MYCN amplification status is associated with a lower IFN pathway activity in primary metastatic neuroblastomas and cultured neuroblastoma cell lines. (A) Scatter correlation plot of IFN response versus T-cell signature expression in INSS stage 4 neuroblastomas. MYCN amplification status of individual samples is color-coded as indicated. rho; Spearman rank correlation value. (B) IFN response signature expression in MYCN-amplified versus non-MYCN-amplified metastatic neuroblastomas. ***p < 0.001; two-sided Wilcoxon rank test. MYCN-amp., n = 65; non-MYCN-amp., n = 116. (C) The same analysis as in (B), but log2-transformed reads per million (rpm) of CD274 (PD-L1) mRNA expression. (D) Left panel: Expression of selected cytokine and chemokine genes in INSS stage 4 neuroblastoma tissues.

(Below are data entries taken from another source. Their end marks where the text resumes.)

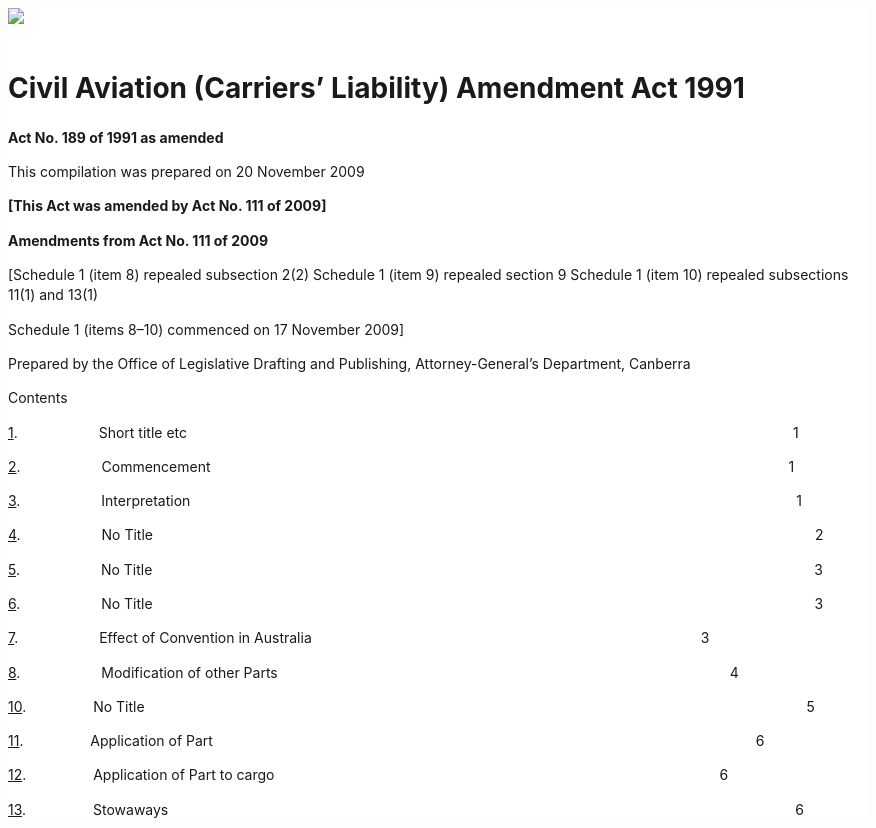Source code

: ![](http://www.comlaw.gov.au/Details/C2009C00538/Html/227234FA5CDB11D4CA25767800774B07/$FILE/CivilAviationCLLegAmdt1991_image001.gif)

# Civil Aviation (Carriers’ Liability) Amendment Act 1991

**Act No. 189 of 1991 as amended**

This compilation was prepared on 20 November 2009

**\[This Act was amended by Act No. 111 of 2009]**

**Amendments from Act No. 111 of 2009**

\[Schedule 1 (item 8) repealed subsection 2(2)
Schedule 1 (item 9) repealed section 9
Schedule 1 (item 10) repealed subsections 11(1) and 13(1)

Schedule 1 (items 8–10) commenced on 17 November 2009]

Prepared by the Office of Legislative Drafting and Publishing,
Attorney-General’s Department, 
Canberra


Contents

[1](#1).            Short title etc                                                                                       1

[2](#2).            Commencement                                                                                   1

[3](#3).            Interpretation                                                                                       1

[4](#4).            No Title                                                                                               2

[5](#5).            No Title                                                                                               3

[6](#6).            No Title                                                                                               3

[7](#7).            Effect of Convention in Australia                                                        3

[8](#8).            Modification of other Parts                                                                 4

[10](#10).          No Title                                                                                               5

[11](#11).          Application of Part                                                                              6

[12](#12).          Application of Part to cargo                                                                6

[13](#13).          Stowaways                                                                                          6
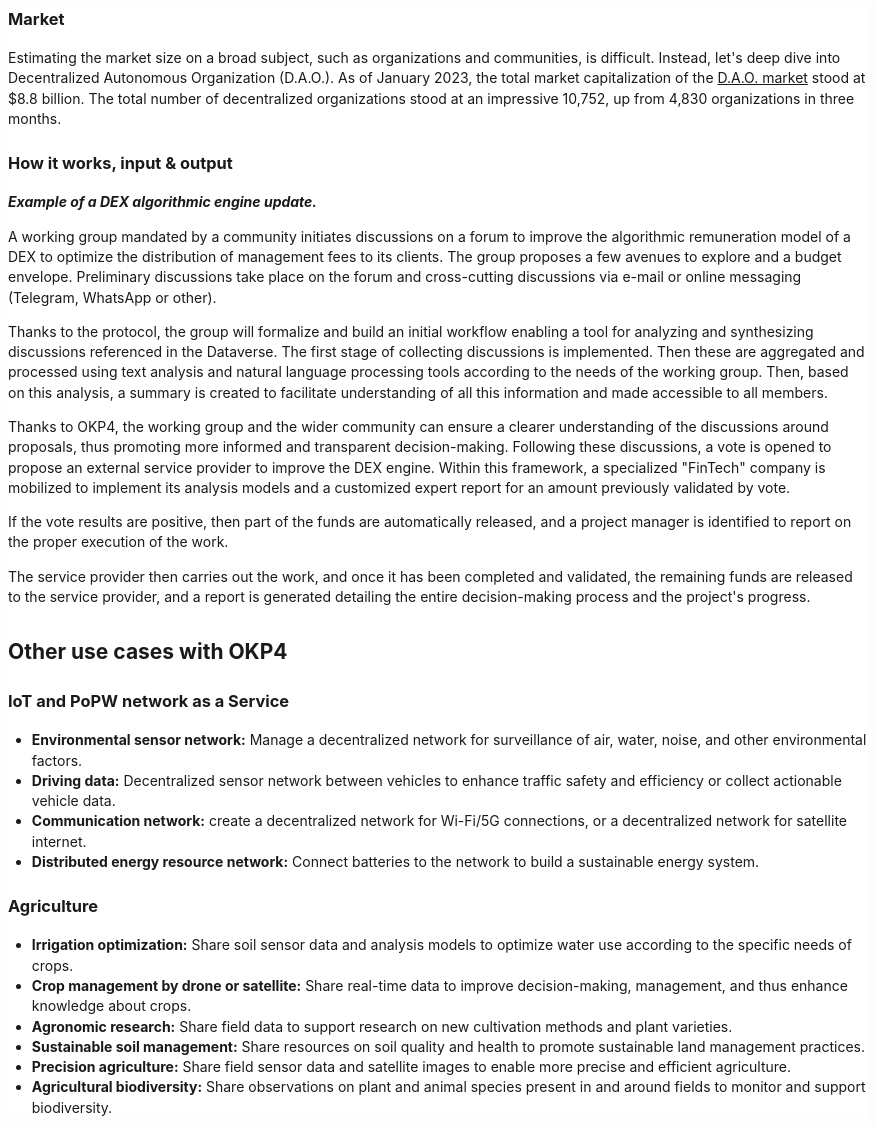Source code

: ### Market

Estimating the market size on a broad subject, such as organizations and communities, is difficult. Instead, let's deep dive into Decentralized Autonomous Organization (D.A.O.). As of January 2023, the total market capitalization of the [D.A.O. market](https://daotimes.com/6-interesting-dao-insights-from-2022/) stood at $8.8 billion. The total number of decentralized organizations stood at an impressive 10,752, up from 4,830 organizations in three months.

### How it works, input & output

***Example of a DEX algorithmic engine update.***

A working group mandated by a community initiates discussions on a forum to improve the algorithmic remuneration model of a DEX to optimize the distribution of management fees to its clients. The group proposes a few avenues to explore and a budget envelope. Preliminary discussions take place on the forum and cross-cutting discussions via e-mail or online messaging (Telegram, WhatsApp or other).

Thanks to the protocol, the group will formalize and build an initial workflow enabling a tool for analyzing and synthesizing discussions referenced in the Dataverse. The first stage of collecting discussions is implemented. Then these are aggregated and processed using text analysis and natural language processing tools according to the needs of the working group. Then, based on this analysis, a summary is created to facilitate understanding of all this information and made accessible to all members.

Thanks to OKP4, the working group and the wider community can ensure a clearer understanding of the discussions around proposals, thus promoting more informed and transparent decision-making. Following these discussions, a vote is opened to propose an external service provider to improve the DEX engine. Within this framework, a specialized "FinTech" company is mobilized to implement its analysis models and a customized expert report for an amount previously validated by vote.

If the vote results are positive, then part of the funds are automatically released, and a project manager is identified to report on the proper execution of the work.

The service provider then carries out the work, and once it has been completed and validated, the remaining funds are released to the service provider, and a report is generated detailing the entire decision-making process and the project's progress.

## Other use cases with OKP4

### IoT and PoPW network as a Service

- **Environmental sensor network:** Manage a decentralized network for surveillance of air, water, noise, and other environmental factors.
- **Driving data:** Decentralized sensor network between vehicles to enhance traffic safety and efficiency or collect actionable vehicle data.
- **Communication network:** create a decentralized network for Wi-Fi/5G connections, or a decentralized network for satellite internet.
- **Distributed energy resource network:** Connect batteries to the network to build a sustainable energy system.

### Agriculture

- **Irrigation optimization:** Share soil sensor data and analysis models to optimize water use according to the specific needs of crops.
- **Crop management by drone or satellite:** Share real-time data to improve decision-making, management, and thus enhance knowledge about crops.
- **Agronomic research:** Share field data to support research on new cultivation methods and plant varieties.
- **Sustainable soil management:** Share resources on soil quality and health to promote sustainable land management practices.
- **Precision agriculture:** Share field sensor data and satellite images to enable more precise and efficient agriculture.
- **Agricultural biodiversity:** Share observations on plant and animal species present in and around fields to monitor and support biodiversity.
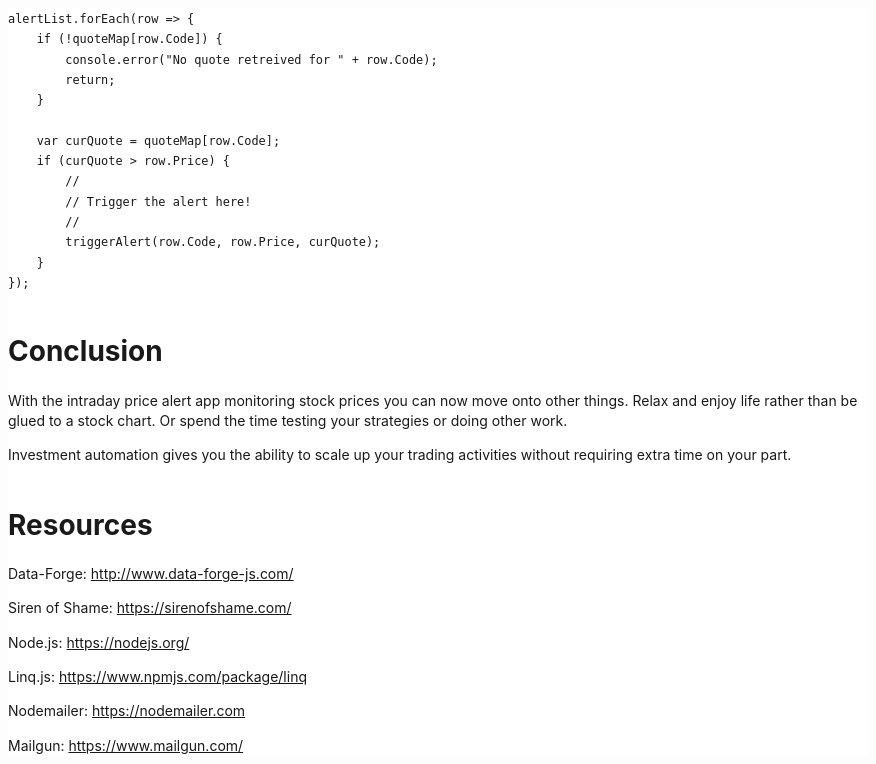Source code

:     alertList.forEach(row => {
        if (!quoteMap[row.Code]) {
            console.error("No quote retreived for " + row.Code);
            return;
        }

        var curQuote = quoteMap[row.Code];
        if (curQuote > row.Price) {
            //
            // Trigger the alert here!
            //
            triggerAlert(row.Code, row.Price, curQuote);
        }
    });

# Conclusion

With the intraday price alert app monitoring stock prices you can now move onto other things. Relax and enjoy life rather than be glued to a stock chart. Or spend the time testing your strategies or doing other work.

Investment automation gives you the ability to scale up your trading activities without requiring extra time on your part.

# Resources

Data-Forge: http://www.data-forge-js.com/

Siren of Shame: https://sirenofshame.com/

Node.js: https://nodejs.org/

Linq.js: https://www.npmjs.com/package/linq

Nodemailer: https://nodemailer.com

Mailgun: https://www.mailgun.com/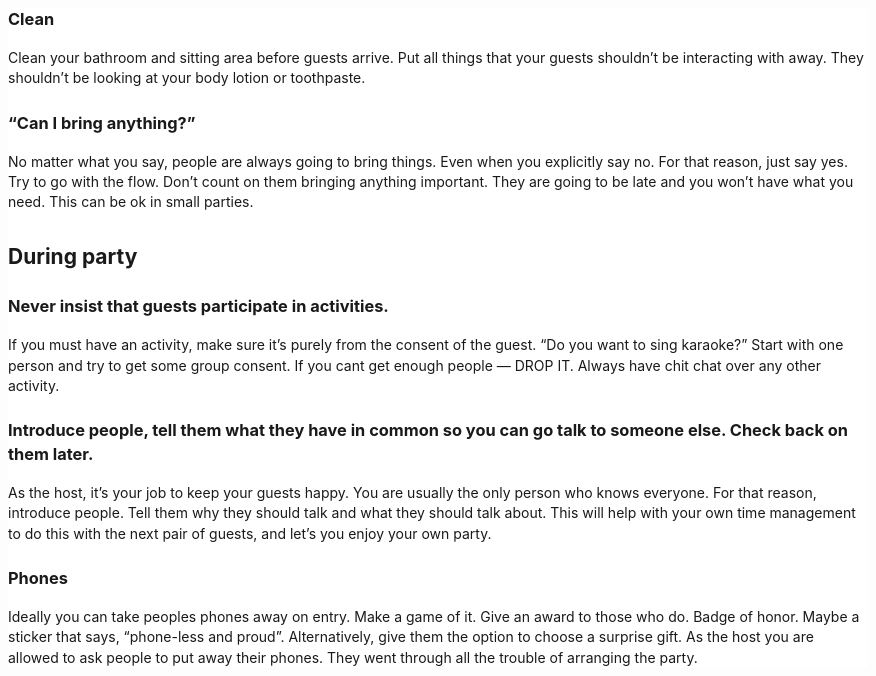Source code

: ### Clean

Clean your bathroom and sitting area before guests arrive. Put all things that your guests shouldn’t be interacting with away. They shouldn’t be looking at your body lotion or toothpaste.

### “Can I bring anything?”

No matter what you say, people are always going to bring things. Even when you explicitly say no. For that reason, just say yes. Try to go with the flow. Don’t count on them bringing anything important. They are going to be late and you won’t have what you need. This can be ok in small parties.

## During party

### Never insist that guests participate in activities.

If you must have an activity, make sure it’s purely from the consent of the guest. “Do you want to sing karaoke?” Start with one person and try to get some group consent. If you cant get enough people — DROP IT. Always have chit chat over any other activity.

### Introduce people, tell them what they have in common so you can go talk to someone else. Check back on them later.

As the host, it’s your job to keep your guests happy. You are usually the only person who knows everyone. For that reason, introduce people. Tell them why they should talk and what they should talk about. This will help with your own time management to do this with the next pair of guests, and let’s you enjoy your own party.

### Phones

Ideally you can take peoples phones away on entry. Make a game of it. Give an award to those who do. Badge of honor. Maybe a sticker that says, “phone-less and proud”. Alternatively, give them the option to choose a surprise gift. As the host you are allowed to ask people to put away their phones. They went through all the trouble of arranging the party.
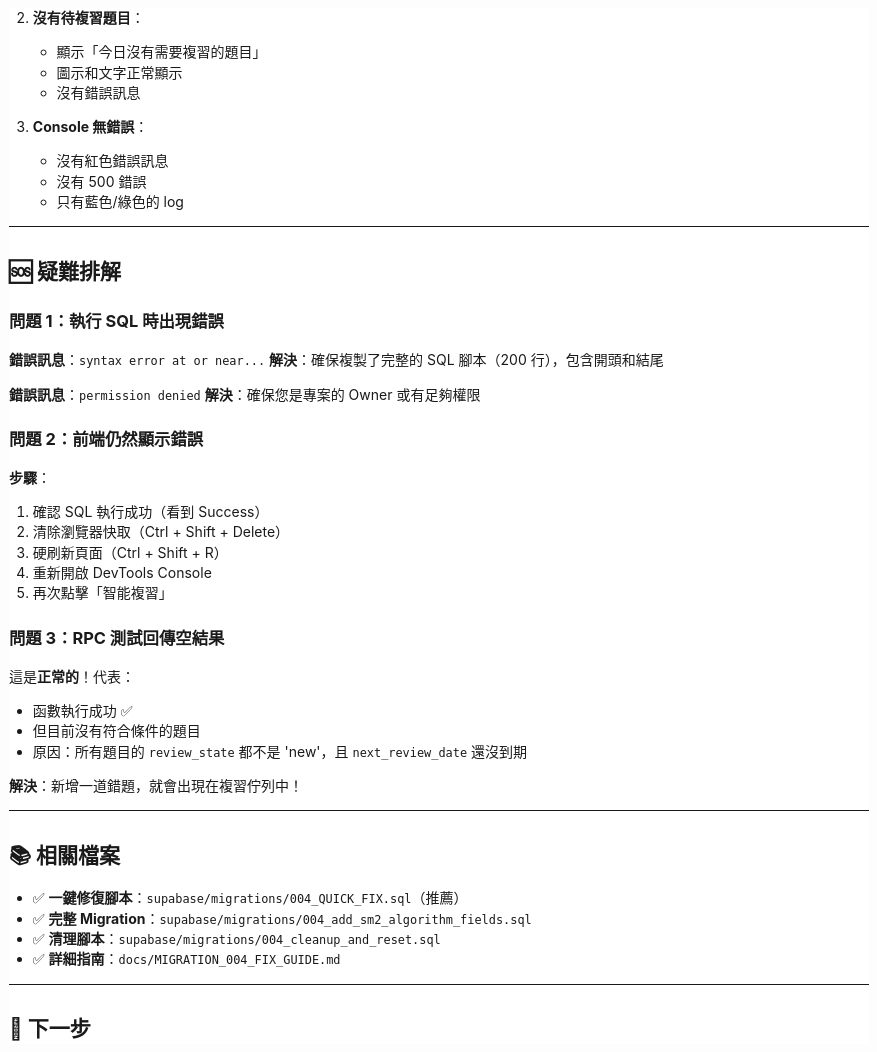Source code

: 2. **沒有待複習題目**：
   - 顯示「今日沒有需要複習的題目」
   - 圖示和文字正常顯示
   - 沒有錯誤訊息

3. **Console 無錯誤**：
   - 沒有紅色錯誤訊息
   - 沒有 500 錯誤
   - 只有藍色/綠色的 log

---

## 🆘 疑難排解

### 問題 1：執行 SQL 時出現錯誤

**錯誤訊息**：`syntax error at or near...`
**解決**：確保複製了完整的 SQL 腳本（200 行），包含開頭和結尾

**錯誤訊息**：`permission denied`
**解決**：確保您是專案的 Owner 或有足夠權限

### 問題 2：前端仍然顯示錯誤

**步驟**：
1. 確認 SQL 執行成功（看到 Success）
2. 清除瀏覽器快取（Ctrl + Shift + Delete）
3. 硬刷新頁面（Ctrl + Shift + R）
4. 重新開啟 DevTools Console
5. 再次點擊「智能複習」

### 問題 3：RPC 測試回傳空結果

這是**正常的**！代表：
- 函數執行成功 ✅
- 但目前沒有符合條件的題目
- 原因：所有題目的 `review_state` 都不是 'new'，且 `next_review_date` 還沒到期

**解決**：新增一道錯題，就會出現在複習佇列中！

---

## 📚 相關檔案

- ✅ **一鍵修復腳本**：`supabase/migrations/004_QUICK_FIX.sql`（推薦）
- ✅ **完整 Migration**：`supabase/migrations/004_add_sm2_algorithm_fields.sql`
- ✅ **清理腳本**：`supabase/migrations/004_cleanup_and_reset.sql`
- ✅ **詳細指南**：`docs/MIGRATION_004_FIX_GUIDE.md`

---

## 🎯 下一步
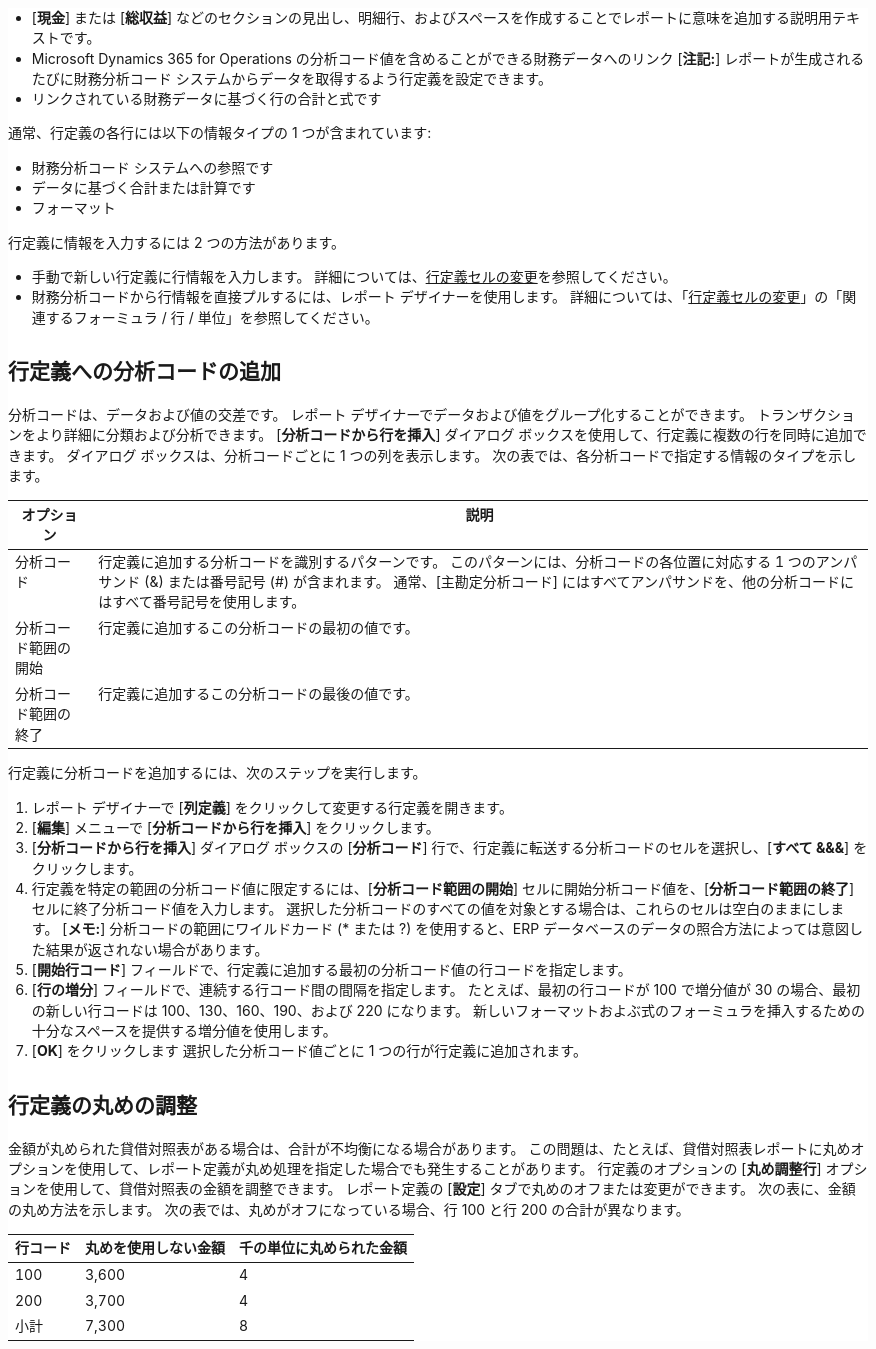 -   [**現金**] または [**総収益**] などのセクションの見出し、明細行、およびスペースを作成することでレポートに意味を追加する説明用テキストです。
-   Microsoft Dynamics 365 for Operations の分析コード値を含めることができる財務データへのリンク [**注記:**] レポートが生成されるたびに財務分析コード システムからデータを取得するよう行定義を設定できます。
-   リンクされている財務データに基づく行の合計と式です

通常、行定義の各行には以下の情報タイプの 1 つが含まれています:

-   財務分析コード システムへの参照です
-   データに基づく合計または計算です
-   フォーマット

行定義に情報を入力するには 2 つの方法があります。

-   手動で新しい行定義に行情報を入力します。 詳細については、[行定義セルの変更](modify-row-definition-cells-financial-reporting.md)を参照してください。
-   財務分析コードから行情報を直接プルするには、レポート デザイナーを使用します。 詳細については、「[行定義セルの変更](modify-row-definition-cells-financial-reporting.md)」の「関連するフォーミュラ / 行 / 単位」を参照してください。

## <a name="add-dimensions-in-a-row-definition"></a>行定義への分析コードの追加
分析コードは、データおよび値の交差です。 レポート デザイナーでデータおよび値をグループ化することができます。 トランザクションをより詳細に分類および分析できます。 [**分析コードから行を挿入**] ダイアログ ボックスを使用して、行定義に複数の行を同時に追加できます。 ダイアログ ボックスは、分析コードごとに 1 つの列を表示します。 次の表では、各分析コードで指定する情報のタイプを示します。

| オプション                | 説明                                                                                                                                                                                                                                                                      |
|-----------------------|----------------------------------------------------------------------------------------------------------------------------------------------------------------------------------------------------------------------------------------------------------------------------------|
| 分析コード             | 行定義に追加する分析コードを識別するパターンです。 このパターンには、分析コードの各位置に対応する 1 つのアンパサンド (&) または番号記号 (\#) が含まれます。 通常、[主勘定分析コード] にはすべてアンパサンドを、他の分析コードにはすべて番号記号を使用します。 |
| 分析コード範囲の開始 | 行定義に追加するこの分析コードの最初の値です。                                                                                                                                                                                                                 |
| 分析コード範囲の終了   | 行定義に追加するこの分析コードの最後の値です。                                                                                                                                                                                                                  |

行定義に分析コードを追加するには、次のステップを実行します。

1.  レポート デザイナーで [**列定義**] をクリックして変更する行定義を開きます。
2.  [**編集**] メニューで [**分析コードから行を挿入**] をクリックします。
3.  [**分析コードから行を挿入**] ダイアログ ボックスの [**分析コード**] 行で、行定義に転送する分析コードのセルを選択し、[**すべて &&&**] をクリックします。
4.  行定義を特定の範囲の分析コード値に限定するには、[**分析コード範囲の開始**] セルに開始分析コード値を、[**分析コード範囲の終了**] セルに終了分析コード値を入力します。 選択した分析コードのすべての値を対象とする場合は、これらのセルは空白のままにします。 [**メモ:**] 分析コードの範囲にワイルドカード (\* または ?) を使用すると、ERP データベースのデータの照合方法によっては意図した結果が返されない場合があります。
5.  [**開始行コード**] フィールドで、行定義に追加する最初の分析コード値の行コードを指定します。
6.  [**行の増分**] フィールドで、連続する行コード間の間隔を指定します。 たとえば、最初の行コードが 100 で増分値が 30 の場合、最初の新しい行コードは 100、130、160、190、および 220 になります。 新しいフォーマットおよぶ式のフォーミュラを挿入するための十分なスペースを提供する増分値を使用します。
7.  [**OK**] をクリックします 選択した分析コード値ごとに 1 つの行が行定義に追加されます。

## <a name="adjust-rounding-in-a-row-definition"></a>行定義の丸めの調整
金額が丸められた貸借対照表がある場合は、合計が不均衡になる場合があります。 この問題は、たとえば、貸借対照表レポートに丸めオプションを使用して、レポート定義が丸め処理を指定した場合でも発生することがあります。 行定義のオプションの [**丸め調整行**] オプションを使用して、貸借対照表の金額を調整できます。 レポート定義の [**設定**] タブで丸めのオフまたは変更ができます。 次の表に、金額の丸め方法を示します。 次の表では、丸めがオフになっている場合、行 100 と行 200 の合計が異なります。

| 行コード | 丸めを使用しない金額 | 千の単位に丸められた金額 |
|----------|--------------------------|-----------------------------------------|
| 100      | 3,600                    | 4                                       |
| 200      | 3,700                    | 4                                       |
| 小計    | 7,300                    | 8                                       |
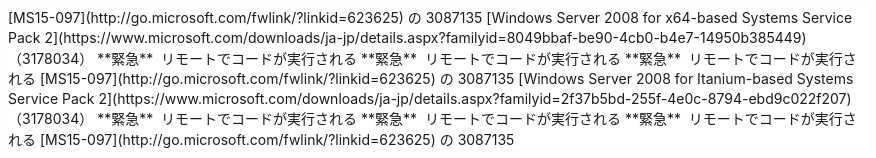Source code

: </td>
<td style="border:1px solid black;">
[MS15-097](http://go.microsoft.com/fwlink/?linkid=623625) の 3087135

</td>
</tr>
<tr>
<td style="border:1px solid black;">
[Windows Server 2008 for x64-based Systems Service Pack 2](https://www.microsoft.com/downloads/ja-jp/details.aspx?familyid=8049bbaf-be90-4cb0-b4e7-14950b385449)  
（3178034）

</td>
<td style="border:1px solid black;">
**緊急**   
リモートでコードが実行される

</td>
<td style="border:1px solid black;">
**緊急**   
リモートでコードが実行される

</td>
<td style="border:1px solid black;">
**緊急**   
リモートでコードが実行される

</td>
<td style="border:1px solid black;">
[MS15-097](http://go.microsoft.com/fwlink/?linkid=623625) の 3087135

</td>
</tr>
<tr>
<td style="border:1px solid black;">
[Windows Server 2008 for Itanium-based Systems Service Pack 2](https://www.microsoft.com/downloads/ja-jp/details.aspx?familyid=2f37b5bd-255f-4e0c-8794-ebd9c022f207)  
（3178034）

</td>
<td style="border:1px solid black;">
**緊急**   
リモートでコードが実行される

</td>
<td style="border:1px solid black;">
**緊急**   
リモートでコードが実行される

</td>
<td style="border:1px solid black;">
**緊急**   
リモートでコードが実行される

</td>
<td style="border:1px solid black;">
[MS15-097](http://go.microsoft.com/fwlink/?linkid=623625) の 3087135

Samples ranked by increasing signature expression. Log2 gene expression values were z-score transformed for heatmap visualization. Clinical and genomic annotations as indicated. Right panel: Chemokine signature expression in MYCN-amplified versus non-MYCN-amplified metastatic neuroblastomas. ***p < 0.001; two-sided Wilcoxon rank test. MYCN-amp., n = 65; non-MYCN-amp., n = 116. (E) Left panel: Heatmap clustering of IFN response signature gene expression in human neuroblastoma cell lines. MYCN amplification status is indicated. Right panel: IFN response signature expression in MYCN-amplified versus non-MYCN-amplified human neuroblastoma cell lines. ***p < 0.001; two-sided Wilcoxon rank test. MYCN-amp., n = 16; non-MYCN-amp., n = 8. (F, G) qRT-PCR analysis of relative OAS1 and MYCN mRNA expression (normalized to UBC mRNA expression) in the MYCN-amplified human neuroblastoma cell lines SKNBE (F) and NMB (G) treated with siNT (non-targeting siRNA pool) or two independent siRNAs against MYCN. Error bars indicate standard deviations (s.d.) from three biologic replicates.